In June 1999, Saskia's body is discovered and Matthew tries running away from Walford with girlfriend Teresa di Marco (Leila Birch). He and Teresa go to Nottingham to hide, using Steve's credit card to pay their expenses. He plans to go to Italy from there. Steve is hot on their trail and finds them in a hotel. Matthew and Teresa manage to escape but Matthew is arrested on the way to the airport because Steve has told the police Matthew had killed Saskia. Steve is arrested too for helping to dispose of Saskia's body. Matthew finds life tough in prison but his cellmate toughens him up and tells him he must never be scared of anyone. At the trial in October 1999, Matthew pleads not guilty. Steve, meanwhile, puts up an act and tells lies about how Matthew was obsessed with Saskia and killed her. In a cruel twist of fate, Matthew is found guilty of Saskia's manslaughter, and Steve walks away. Matthew's dad, Michael, shouts in court, "He's innocent, my son is innocent!" Matthew is released from prison in December 1999 after the police find the ashtray with Steve's fingerprints on, and he plans revenge on Steve. During January 2000, he stalks Steve – trashing his flat, blocking the toilets in his e20 club and spraying graffiti on his door saying, "DEAD MAN WALKING". Steve tries investigating who is responsible and hires a detective to find out. The detective is unable to find out if Matthew is doing all this.

On 3 February 2000, Matthew finally confronts Steve.
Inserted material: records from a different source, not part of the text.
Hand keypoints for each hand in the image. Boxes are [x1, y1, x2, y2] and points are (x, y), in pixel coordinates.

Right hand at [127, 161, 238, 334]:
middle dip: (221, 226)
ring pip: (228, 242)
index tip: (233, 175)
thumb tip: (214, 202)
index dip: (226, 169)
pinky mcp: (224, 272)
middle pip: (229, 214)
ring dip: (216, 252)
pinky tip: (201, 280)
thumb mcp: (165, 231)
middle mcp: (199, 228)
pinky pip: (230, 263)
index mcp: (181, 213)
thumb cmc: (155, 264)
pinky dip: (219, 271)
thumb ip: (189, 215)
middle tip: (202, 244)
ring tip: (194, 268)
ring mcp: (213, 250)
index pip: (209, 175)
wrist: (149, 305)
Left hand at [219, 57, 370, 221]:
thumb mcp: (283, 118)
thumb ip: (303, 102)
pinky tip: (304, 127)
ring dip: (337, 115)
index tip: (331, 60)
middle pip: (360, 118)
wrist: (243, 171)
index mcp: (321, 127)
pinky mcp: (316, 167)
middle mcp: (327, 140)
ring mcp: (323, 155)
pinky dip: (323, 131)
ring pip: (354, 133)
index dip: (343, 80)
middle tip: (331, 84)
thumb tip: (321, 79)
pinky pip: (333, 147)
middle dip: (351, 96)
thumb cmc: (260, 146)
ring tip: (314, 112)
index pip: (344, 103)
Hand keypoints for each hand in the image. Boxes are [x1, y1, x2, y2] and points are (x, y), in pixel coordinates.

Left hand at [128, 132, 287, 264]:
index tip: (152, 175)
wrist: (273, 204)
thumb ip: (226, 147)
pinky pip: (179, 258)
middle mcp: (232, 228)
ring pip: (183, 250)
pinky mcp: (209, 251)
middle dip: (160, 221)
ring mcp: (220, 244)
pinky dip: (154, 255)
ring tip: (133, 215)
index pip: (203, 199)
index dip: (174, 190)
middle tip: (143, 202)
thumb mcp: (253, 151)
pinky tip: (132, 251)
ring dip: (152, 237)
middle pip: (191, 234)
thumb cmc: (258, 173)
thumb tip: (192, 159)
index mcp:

He comes for a final showdown with Steve in the club where it all began with Saskia's murder a year earlier. Matthew reveals that he has been in the Square for weeks and that the detective Steve had hired was useless. He demanded £10,000 but Steve tries to bully him and throw him out but Matthew shows him a video of him planting light bulbs in Steve's flat. He makes Steve realise that if his sister, Jackie Owen (Race Davies), arrives home and turns on the lights they will explode. Steve isn't buying it and taunts Matthew about how stupid he is and that is what got him into prison. He pulls a gun on Matthew to try to scare him off. Matthew is one step ahead and had the gun emptied beforehand. Steve is shocked and after a struggle, Matthew hits him with a glass bottle, knocking him unconscious. He ties Steve to a chair and threatens to set the club on fire. Steve is reduced to a helpless and emotional wreck, which is what Matthew wants. He reveals that the video was fake and the petrol he used to threaten Steve is actually water. He gets his revenge, which is to see Steve beg for mercy. He leaves the Square for good and is not seen again. When Steve dies in a car crash two years later, flowers from Matthew saying "Dear Steve, rot in hell" are left on his grave.

==Reception==
Absolom was touted as one of the BBC's rising stars due to his stint in EastEnders. Viewers were reportedly shocked and angered when the character was wrongly imprisoned for murder in 1999. Several newspapers began a campaign to free Matthew, who was dubbed the Walford One by the popular press. During Matthew's time in prison, Absolom received what he described as zany fanmail such as chocolate "from people who thought it would sustain me in jail" and an audio-taped copy of the episode in which Saskia was murdered by Steve "So I could show it to the police and clear my name".

Absolom was nominated in the 'Most Popular Actor' category at the 1999 National Television Awards for his performance as Matthew. In 1998 he won 'Best Soap Actor' award at the TV Quick awards. In 2000, Absolom was awarded 'Best Actor' at the British Soap Awards.